6. To believe that others are doing the best they can and to make this the underlying premise and starting point for every relationship I have. (I cannot logically believe this 100% of the time, but I cannot see what there would be to lose for acting as if it were true the 5% of the time it isn’t.)

7.  To start each day with no strings attached, a day of new beginnings devoid of the weight of yesterdays dead ends, engine troubles, and thirty car pile ups.


That’s as deep as I’ve dug so far. I’m going to mine the hill a little longer in case there’s something I missed that applies to now. Then again, it might be enough of a challenge already.

Thanksgiving, thanks and more thanks

Growing up we never lived close to my grandparents, but I felt their love all the same. Especially from my grandmother. As a small child, I sometimes wondered if my grandfather even knew my name, but somewhere in there, he started talking. He’s never really stopped since. I know entire extended families rather well through the stories of my grandmother. My grandfather and I share a love of silly rhymes.

I wasn’t sure how things would work after my mother died.  Usually it had been my mother that kept us together.

My grandma called me on the phone.  “I call my kids in order. All their numbers are on the wall. I’m too old to change from four to three. I’m putting you in at your mother’s spot,” she said.

She travelled up to meet my first baby. I travelled down with the other three when they arrived.  She bought me diapers and tucked twenty dollar bills in my coat for gas. I sent pictures and letters I had never taken the time to write before. We weren’t  forgetting my mother. We were loving somebody else who loved her. Along the way, we found a lot of love and joy between us. My mother would like that.

My grandfather doesn’t remember things now. He has cancer that he isn’t treating. Many conversations, he can’t follow. He joins in by telling jokes he thinks of.
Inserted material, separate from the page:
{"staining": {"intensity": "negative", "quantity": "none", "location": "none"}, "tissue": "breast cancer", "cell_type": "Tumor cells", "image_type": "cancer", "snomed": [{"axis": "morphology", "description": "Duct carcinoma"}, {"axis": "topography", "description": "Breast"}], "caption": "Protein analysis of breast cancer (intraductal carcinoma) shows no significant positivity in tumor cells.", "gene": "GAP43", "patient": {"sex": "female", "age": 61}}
This year we had an early Thanksgiving dinner together. My grandparents, my girls, and me. I brought one of our chickens. The girls drew turkey pictures and made place cards. We ate brownies for dessert and saved the pumpkin pie for the next day so we could properly enjoy it.
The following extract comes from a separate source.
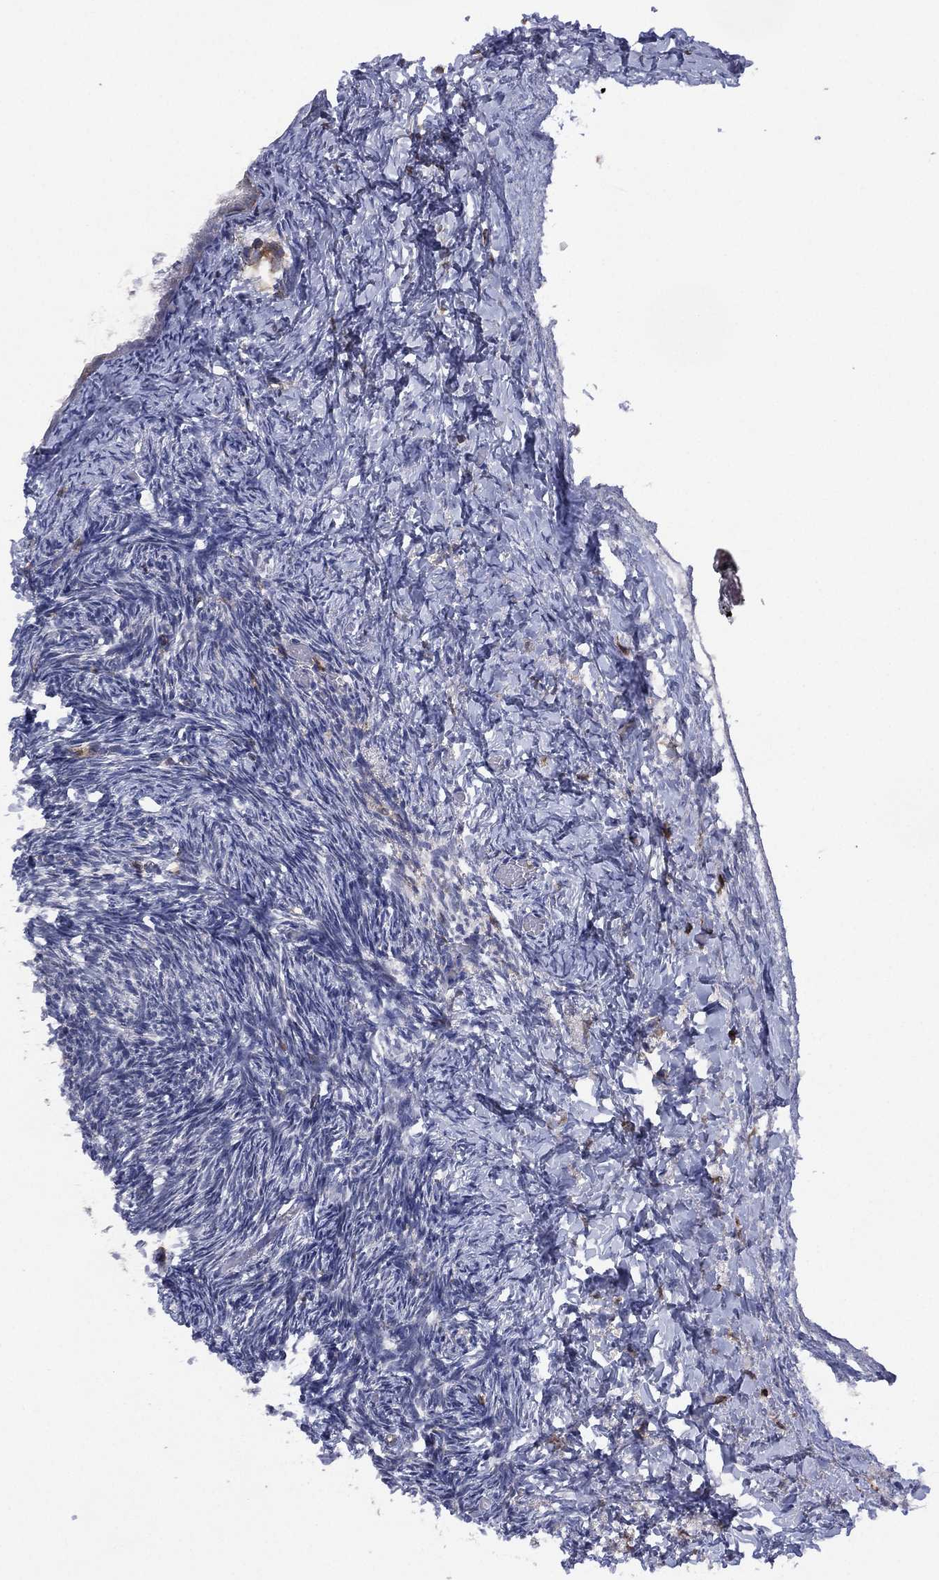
{"staining": {"intensity": "negative", "quantity": "none", "location": "none"}, "tissue": "ovary", "cell_type": "Follicle cells", "image_type": "normal", "snomed": [{"axis": "morphology", "description": "Normal tissue, NOS"}, {"axis": "topography", "description": "Ovary"}], "caption": "Histopathology image shows no significant protein staining in follicle cells of normal ovary. (Brightfield microscopy of DAB immunohistochemistry at high magnification).", "gene": "DOCK8", "patient": {"sex": "female", "age": 39}}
I went to bed afterwards thinking about books. How every chapter should be the best you can make it. Every sentence matters. But as good as it all is, if it’s done right, the last chapter is the best. Everything comes together. The beautiful intensifies to a level you had no idea was even possible back when you were reading in the middle and enjoying every page.
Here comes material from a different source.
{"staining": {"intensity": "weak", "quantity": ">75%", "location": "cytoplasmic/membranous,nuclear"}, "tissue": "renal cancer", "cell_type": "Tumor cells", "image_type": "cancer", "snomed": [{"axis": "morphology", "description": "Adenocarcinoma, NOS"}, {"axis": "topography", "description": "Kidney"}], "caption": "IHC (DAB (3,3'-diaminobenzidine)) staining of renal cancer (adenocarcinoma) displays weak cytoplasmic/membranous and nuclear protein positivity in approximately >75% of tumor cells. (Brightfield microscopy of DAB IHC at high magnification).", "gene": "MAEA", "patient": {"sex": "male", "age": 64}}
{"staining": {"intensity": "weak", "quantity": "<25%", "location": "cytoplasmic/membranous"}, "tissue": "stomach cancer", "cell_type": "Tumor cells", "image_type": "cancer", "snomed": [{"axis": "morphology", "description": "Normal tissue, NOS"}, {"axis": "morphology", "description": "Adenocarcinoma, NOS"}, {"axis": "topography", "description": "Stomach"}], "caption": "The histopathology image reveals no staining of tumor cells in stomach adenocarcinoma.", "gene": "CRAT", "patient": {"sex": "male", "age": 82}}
I am struck with my grandfather’s gentleness amidst confusion. His quiet trust in my grandmother is not a tenderness I could have imagined in him twenty years ago.  He needs a lot of help navigating daily life. My grandmother learns what she needs to do, and does it.  She does not spend her days grieving who my grandfather is not. She looks at the man who is present, figures out how to give him what he needs, and loves him as he is.

I have been reading the book of their lives for a long time now. So many different chapters. So much for me to learn. But this last chapter. It takes my words away and sits me down quiet with wonder. About love. And it never, ever being too late to become like the Velveteen rabbit. More real. More beautiful.